-- PASSAGE SHOWN --
ESB Fellows Announced

For the past four years, through the support of The Jerome Foundation, The Poetry Project has been connecting emerging poets with mentors for a unique fellowship program including intensive one-on-one guidance, publication and performance opportunities, and a $2,500 award. In that time, we’ve been delighted to witness the culmination of so many powerful and important projects, and to hear from past fellows and mentors about ongoing collaboration.

It’s our absolute pleasure now to introduce you to our fifth cohort of Emerge-Surface-Be Fellows:

Kay Gabriel will be working with Rachel Levitsky
Francisco Marquéz will be working with Douglas A. Martin
Andriniki Mattis will be working with Pamela Sneed

We are humbled by the vision of both the fellows and the mentors, and can’t wait to follow what comes of their work. We also want to share how especially difficult it was to select just three fellows this year. We received more than 100 applications and were thrilled with the ambition, originality, and urgency of the work. This year’s mentors received access to all applications, with a pool of semi-finalists identified by Poetry Project staff. In addition to selecting the aforementioned fellows, the mentors identified four finalists: Chanice Hughes-Greenberg, m/ryan murphy, Sue Song, and Christopher Soto.

-- PROVIDED INFORMATION --

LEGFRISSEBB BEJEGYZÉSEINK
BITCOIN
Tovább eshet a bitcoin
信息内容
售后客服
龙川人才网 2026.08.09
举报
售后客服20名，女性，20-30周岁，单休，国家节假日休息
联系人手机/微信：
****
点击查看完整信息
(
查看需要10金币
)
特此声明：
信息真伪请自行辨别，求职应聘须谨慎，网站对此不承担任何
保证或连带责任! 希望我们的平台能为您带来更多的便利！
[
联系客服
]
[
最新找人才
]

* * *

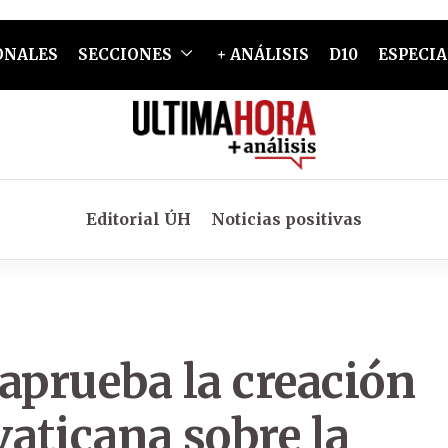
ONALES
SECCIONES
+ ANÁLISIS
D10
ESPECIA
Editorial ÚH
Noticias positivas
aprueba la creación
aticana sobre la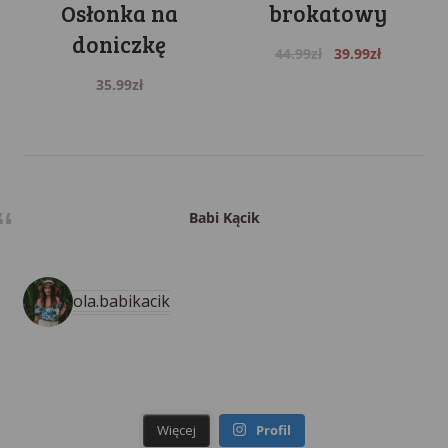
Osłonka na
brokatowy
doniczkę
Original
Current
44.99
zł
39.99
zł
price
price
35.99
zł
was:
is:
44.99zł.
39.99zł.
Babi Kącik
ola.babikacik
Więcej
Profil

==

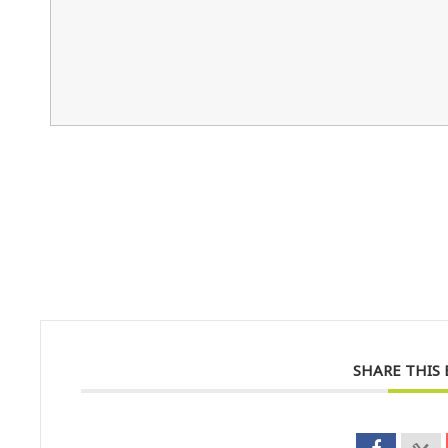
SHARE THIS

-- THE PROBLEM --
Write out the whole fellowship announcement word for word, from its heading to its last line. The records have nothing to do with what comes next.

-- ANSWER SECTION --
ESB Fellows Announced

For the past four years, through the support of The Jerome Foundation, The Poetry Project has been connecting emerging poets with mentors for a unique fellowship program including intensive one-on-one guidance, publication and performance opportunities, and a $2,500 award. In that time, we’ve been delighted to witness the culmination of so many powerful and important projects, and to hear from past fellows and mentors about ongoing collaboration.

It’s our absolute pleasure now to introduce you to our fifth cohort of Emerge-Surface-Be Fellows:

Kay Gabriel will be working with Rachel Levitsky
Francisco Marquéz will be working with Douglas A. Martin
Andriniki Mattis will be working with Pamela Sneed

We are humbled by the vision of both the fellows and the mentors, and can’t wait to follow what comes of their work. We also want to share how especially difficult it was to select just three fellows this year. We received more than 100 applications and were thrilled with the ambition, originality, and urgency of the work. This year’s mentors received access to all applications, with a pool of semi-finalists identified by Poetry Project staff. In addition to selecting the aforementioned fellows, the mentors identified four finalists: Chanice Hughes-Greenberg, m/ryan murphy, Sue Song, and Christopher Soto.